LlmResponseStream is Pin<Box<dyn Stream<Item = Result<LlmResponse>> + Send>>.

Use ProviderFactory to create providers from environment variables:

use llm::{ProviderFactory, providers::AnthropicProvider};
let provider = AnthropicProvider::from_env().await?
.with_model("claude-sonnet-4-5");

Available providers: AnthropicProvider, OpenAiProvider, OpenRouterProvider, GeminiProvider, OllamaProvider, LlamaCppProvider, BedrockProvider (feature: bedrock), CodexProvider (feature: codex).

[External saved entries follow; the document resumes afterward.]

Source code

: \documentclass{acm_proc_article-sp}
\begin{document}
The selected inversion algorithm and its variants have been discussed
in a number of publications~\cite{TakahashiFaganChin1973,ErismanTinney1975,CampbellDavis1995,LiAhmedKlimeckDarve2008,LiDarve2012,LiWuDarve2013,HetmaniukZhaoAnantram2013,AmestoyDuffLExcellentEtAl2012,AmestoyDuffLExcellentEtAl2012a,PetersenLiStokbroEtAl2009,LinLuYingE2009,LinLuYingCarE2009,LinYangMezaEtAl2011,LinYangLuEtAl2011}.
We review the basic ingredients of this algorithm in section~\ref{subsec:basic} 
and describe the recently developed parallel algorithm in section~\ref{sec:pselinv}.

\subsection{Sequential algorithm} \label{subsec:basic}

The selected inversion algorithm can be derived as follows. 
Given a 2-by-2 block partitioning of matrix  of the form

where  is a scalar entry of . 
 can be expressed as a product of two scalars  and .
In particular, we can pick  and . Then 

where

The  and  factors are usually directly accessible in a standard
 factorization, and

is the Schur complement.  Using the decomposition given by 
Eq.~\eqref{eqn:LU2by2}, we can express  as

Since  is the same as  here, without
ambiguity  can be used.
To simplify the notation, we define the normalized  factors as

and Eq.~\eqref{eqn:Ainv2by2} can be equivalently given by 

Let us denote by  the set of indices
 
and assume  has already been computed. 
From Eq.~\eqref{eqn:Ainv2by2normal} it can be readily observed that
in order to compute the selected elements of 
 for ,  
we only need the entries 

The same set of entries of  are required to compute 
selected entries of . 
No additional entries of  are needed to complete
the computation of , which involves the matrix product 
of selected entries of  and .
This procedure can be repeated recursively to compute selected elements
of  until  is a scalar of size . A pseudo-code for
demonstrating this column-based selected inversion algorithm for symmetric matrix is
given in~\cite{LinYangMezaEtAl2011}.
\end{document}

The conversation state passed to stream_response:

let mut ctx = Context::new(messages, tools);
ctx.set_reasoning_effort(Some(ReasoningEffort::High));
ctx.set_prompt_cache_key(Some("my-cache".into()));
MethodDescription
new(messages, tools)Create from messages and tool definitions
add_message(msg)Append a message
set_tools(tools)Replace tool definitions
set_reasoning_effort(effort)Set thinking budget
messages()Get all messages
tools()Get tool definitions
estimated_token_count()Rough token estimate
pub enum ChatMessage {
System { content, timestamp },
User { content, timestamp },
Assistant { content, reasoning, timestamp, tool_calls },
ToolCallResult(Result<ToolCallResult, ToolCallError>),
Error { message, timestamp },
Summary { content, timestamp, messages_compacted },
}

Chunks emitted by stream_response:

VariantDescription
Start { message_id }New response started
Text { chunk }Text content chunk
Reasoning { chunk }Extended thinking chunk
ToolRequestStart { id, name }Tool call beginning
ToolRequestArg { id, chunk }Streaming tool arguments
ToolRequestComplete { tool_call }Tool call fully formed
Usage { input_tokens, output_tokens, cached_input_tokens }Token usage
Done { stop_reason }Response complete
Error { message }Error during streaming

Why the model stopped generating:

EndTurn, Length, ToolCalls, ContentFilter, Error, Unknown(String)

pub struct ToolDefinition {
pub name: String,
pub description: String,
pub parameters: String, // JSON Schema
pub server: Option<String>,
}
pub enum LlmError {
MissingApiKey(String),
InvalidApiKey(String),
ApiRequest(String),
ApiError(String),
ContextOverflow(ContextOverflowError),
IoError(String),
JsonParsing(String),
ToolParameterParsing { tool_name, error },
OAuthError(String),
Other(String),
}

ContextOverflowError provides requested_tokens and max_tokens for handling context limits.